March for Our Lives questions The Drama’s marketing

March for Our Lives questions The Drama’s marketing

Marketing and meaning collide in The Drama controversy

A24’s The Drama, directed by Kristoffer Borgli, has become a flashpoint about how a film is packaged for audiences. The movie centers on a wedding between Robert Pattinson and Zendaya’s characters, and a pivotal confession unsettles the couple. At a dinner with friends, Zendaya’s Emma reveals that, as a teen, she once plotted a school shooting, detailing preparations, a written manifesto, and even bringing a rifle to school—though she never acted on it.

Coverage across outlets notes that the marketing leans into a sharp, darkly comic tone, which March for Our Lives argues misreads the subject’s gravity. The advocacy group says the campaign’s framing risks trivializing real-world gun violence and calls on A24 and the filmmakers to treat the topic with greater responsibility.

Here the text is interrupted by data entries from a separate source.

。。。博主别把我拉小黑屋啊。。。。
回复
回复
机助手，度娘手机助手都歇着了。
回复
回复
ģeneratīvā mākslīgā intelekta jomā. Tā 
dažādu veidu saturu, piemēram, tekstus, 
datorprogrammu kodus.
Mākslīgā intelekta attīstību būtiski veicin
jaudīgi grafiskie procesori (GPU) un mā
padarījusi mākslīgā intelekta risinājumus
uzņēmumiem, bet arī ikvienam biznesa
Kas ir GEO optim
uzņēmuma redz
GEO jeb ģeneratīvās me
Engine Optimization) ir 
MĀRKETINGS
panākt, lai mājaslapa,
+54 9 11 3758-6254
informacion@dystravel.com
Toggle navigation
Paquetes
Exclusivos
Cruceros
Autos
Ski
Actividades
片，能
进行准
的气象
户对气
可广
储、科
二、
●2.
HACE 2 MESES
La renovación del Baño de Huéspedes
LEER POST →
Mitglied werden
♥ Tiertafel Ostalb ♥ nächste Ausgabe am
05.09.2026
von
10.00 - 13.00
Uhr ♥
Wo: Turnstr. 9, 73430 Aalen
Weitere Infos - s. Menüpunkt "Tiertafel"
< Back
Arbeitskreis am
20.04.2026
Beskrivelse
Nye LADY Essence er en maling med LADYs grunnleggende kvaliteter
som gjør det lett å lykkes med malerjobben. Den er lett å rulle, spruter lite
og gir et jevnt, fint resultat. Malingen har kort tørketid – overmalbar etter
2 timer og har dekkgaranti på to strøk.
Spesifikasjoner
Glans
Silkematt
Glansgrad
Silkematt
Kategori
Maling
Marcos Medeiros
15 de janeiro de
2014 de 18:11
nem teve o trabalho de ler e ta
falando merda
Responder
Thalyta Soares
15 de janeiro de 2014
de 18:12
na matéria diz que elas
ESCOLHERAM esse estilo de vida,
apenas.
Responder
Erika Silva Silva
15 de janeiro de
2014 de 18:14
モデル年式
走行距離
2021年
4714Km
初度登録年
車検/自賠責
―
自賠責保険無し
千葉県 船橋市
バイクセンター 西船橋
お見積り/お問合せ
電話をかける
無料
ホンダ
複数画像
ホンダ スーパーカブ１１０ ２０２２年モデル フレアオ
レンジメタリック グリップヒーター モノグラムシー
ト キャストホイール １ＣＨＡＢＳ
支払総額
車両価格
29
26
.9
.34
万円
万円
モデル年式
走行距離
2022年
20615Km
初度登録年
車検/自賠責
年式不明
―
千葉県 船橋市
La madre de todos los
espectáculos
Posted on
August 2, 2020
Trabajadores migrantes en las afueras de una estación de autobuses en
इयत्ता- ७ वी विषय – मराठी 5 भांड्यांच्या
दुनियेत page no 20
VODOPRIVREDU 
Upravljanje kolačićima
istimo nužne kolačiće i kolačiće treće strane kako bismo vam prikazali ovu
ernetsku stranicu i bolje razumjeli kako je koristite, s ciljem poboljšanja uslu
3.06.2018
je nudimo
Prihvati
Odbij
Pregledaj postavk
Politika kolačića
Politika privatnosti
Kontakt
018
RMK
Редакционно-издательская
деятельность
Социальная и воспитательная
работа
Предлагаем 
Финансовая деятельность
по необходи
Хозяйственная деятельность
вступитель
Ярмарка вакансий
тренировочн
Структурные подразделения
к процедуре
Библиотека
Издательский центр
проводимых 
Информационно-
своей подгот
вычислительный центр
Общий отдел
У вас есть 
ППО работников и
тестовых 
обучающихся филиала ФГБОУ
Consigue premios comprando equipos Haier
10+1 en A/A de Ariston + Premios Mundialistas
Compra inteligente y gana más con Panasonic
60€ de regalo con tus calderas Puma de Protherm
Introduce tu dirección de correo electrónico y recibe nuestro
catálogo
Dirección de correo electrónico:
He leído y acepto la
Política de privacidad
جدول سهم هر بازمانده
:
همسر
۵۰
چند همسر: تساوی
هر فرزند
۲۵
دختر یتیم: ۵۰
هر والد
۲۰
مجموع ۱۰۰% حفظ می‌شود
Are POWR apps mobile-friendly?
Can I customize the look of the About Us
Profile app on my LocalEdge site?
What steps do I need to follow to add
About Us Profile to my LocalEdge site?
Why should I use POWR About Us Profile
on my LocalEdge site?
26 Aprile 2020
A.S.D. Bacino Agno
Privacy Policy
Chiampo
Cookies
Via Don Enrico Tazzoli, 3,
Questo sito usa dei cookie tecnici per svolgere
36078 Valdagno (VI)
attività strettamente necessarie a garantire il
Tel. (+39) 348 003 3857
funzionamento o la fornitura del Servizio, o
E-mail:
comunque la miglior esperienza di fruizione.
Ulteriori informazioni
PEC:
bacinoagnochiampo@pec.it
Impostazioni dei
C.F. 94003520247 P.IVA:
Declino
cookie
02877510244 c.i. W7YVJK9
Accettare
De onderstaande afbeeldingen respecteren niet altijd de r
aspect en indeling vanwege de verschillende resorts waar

Jaclyn Corin, executive director of March for Our Lives, told IndieWire the concern targets the framing more than the film itself. She emphasizes the need for tone and intent to be clear and for conversations about gun violence to extend beyond the screen. Corin noted that survivors’ feelings matter and urged more transparency about the film’s aims and the discussions it hopes to spark, including a possible dialogue with the cast and director.

As of now, A24 has not issued a comment. The discourse surrounding The Drama centers on whether provocative storytelling should be paired with equally deliberate marketing to frame a difficult issue rather than leaving interpretation to audience assumptions.

The broader takeaway is a push for a more explicit, respectful approach to topics like school shootings in promotional materials, so that art can provoke thought without undermining real-world impact.